New UK crypto law and an idea on how to defeat it

Raman Boucher
Wed, 1 Dec 1999 09:07:50 -0800 (PST)

Message from a new crypto junkie:

Unfortunately, I don't think this fully solves the problem.

Bob still has to 'lie' (at least that is how the cops will
feel about it). Ultimately Bob still has a way to get to
the meaningful plaintext...and given only a small sampling of
cyphertexts the cops will eventually get figure that out
(meaningless faketexts, incorrect file sizes...).

It may be possible for Bob to put them off temporarily by using 
"meaningful" faketexts. But I suspect that won't last...cops
(at least in movies) see to be tenacious creatures.

This scheme seems to be an elaboration of Bob saying to
the cops "I lost that key". Because Bob can still get to the
meat, but the cops cannot...and only if Bob is caught
'with his hand in the cookie jar' can he legitimately be

Better is for Bob to encrypt his message with Alice's key
as in the two-key system. He doesn't know the key, but
can get it. Bob can't coerce Alice to give up her key
(though the cops may be able to). Of course Bob must trust
Alice to cough up the key when necessary. 

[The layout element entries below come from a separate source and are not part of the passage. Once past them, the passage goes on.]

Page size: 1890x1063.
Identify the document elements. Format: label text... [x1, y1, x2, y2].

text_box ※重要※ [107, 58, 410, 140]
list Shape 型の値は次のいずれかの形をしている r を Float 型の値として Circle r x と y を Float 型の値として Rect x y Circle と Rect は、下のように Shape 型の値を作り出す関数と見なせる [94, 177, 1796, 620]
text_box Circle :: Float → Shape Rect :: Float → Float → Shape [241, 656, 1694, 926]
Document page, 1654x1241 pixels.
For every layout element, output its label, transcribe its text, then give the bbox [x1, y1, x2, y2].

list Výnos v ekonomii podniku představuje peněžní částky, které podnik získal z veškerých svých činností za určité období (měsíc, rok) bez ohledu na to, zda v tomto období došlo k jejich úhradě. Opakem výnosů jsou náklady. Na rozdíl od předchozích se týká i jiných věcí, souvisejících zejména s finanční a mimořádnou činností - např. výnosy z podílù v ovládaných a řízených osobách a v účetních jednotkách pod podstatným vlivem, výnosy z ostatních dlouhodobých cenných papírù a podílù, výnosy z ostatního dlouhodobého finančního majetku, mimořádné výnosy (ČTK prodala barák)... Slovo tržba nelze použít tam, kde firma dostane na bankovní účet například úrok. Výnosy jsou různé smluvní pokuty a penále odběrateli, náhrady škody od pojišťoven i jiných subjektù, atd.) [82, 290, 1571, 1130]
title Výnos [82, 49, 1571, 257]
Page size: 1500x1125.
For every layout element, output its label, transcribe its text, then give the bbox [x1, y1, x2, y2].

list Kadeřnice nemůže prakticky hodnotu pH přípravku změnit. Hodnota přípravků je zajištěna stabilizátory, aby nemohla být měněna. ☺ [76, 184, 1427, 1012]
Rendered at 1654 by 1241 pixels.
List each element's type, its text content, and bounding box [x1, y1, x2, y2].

Perhaps for this purpose, Alice can be a bot. When tickled
in just the right way, Alice will give up her key...not a 'key'
perse, but still some way to keep the key safe.

Just my $0.02. 

Raman Boucher                  Zero G Software, Inc.
415 512 7771 x310              514 Bryant Street           San Francisco CA 94107
InstallAnywhere:               Installer Construction Kit for Java
No Spectators.

On Wed, 1 Dec 1999, Adam Lock wrote:

> I understand that it will (or might) soon be necessary in the UK to hand
> over crypto keys to the police if they so demand them. The penalty for
> not doing so is a term in prison.
> So here's an idea on how to defeat it.
> Imagine Bob is having an affair with the police chief's wife and has all
> their encrypted love letters in his possession. The police chief
> suspects the affair and is prepared to abuse his powers to obtain the
> letters for a divorce proceeding in his favour. He knows he can force
> Bob to give him the decryption key by threatening him with prison term
> for not doing so. Bob doesn't want to go to prison so he "reluctantly"
> hands over the key. The chief gleefully decrypts the message hoping at
> last for evidence of his wife's infidelity but all he sees is a cooking
> recipe! Curse that Bob!
> How is this done?
> Simple. Write a tool that encrypts two or more plaintexts each with a
> separate key and concatenates them into a single ciphertext.
> But there's a problem. The police chief finds out that there are
> multiple plaintexts in the ciphertext. He goes back to Bob and demands
> the proper key or he'll definitely go to prison. How can Bob claim that
> he has "truthfully" given up the correct key the first time and has no
> idea what the other key is?
> Again simple. Make the tool capable of encrypting one or more plaintexts
> and zero or more *random* plaintexts (with random keys) into a single
> ciphertext.
> Bob can't be sent to jail because he can validly claim that the other
> plaintexts in the cipher were randomly generated and so he couldn't
> possibly know what the other key was let alone hand it over. The police
> chief might *suspect* Bob was lying, but there's no way he could prove
> it short of Bob's admission. Effectively, Bob has defeated the
> requirement to hand over his key, but has still kept his secrets secret.
> Does this sound like a feasible idea?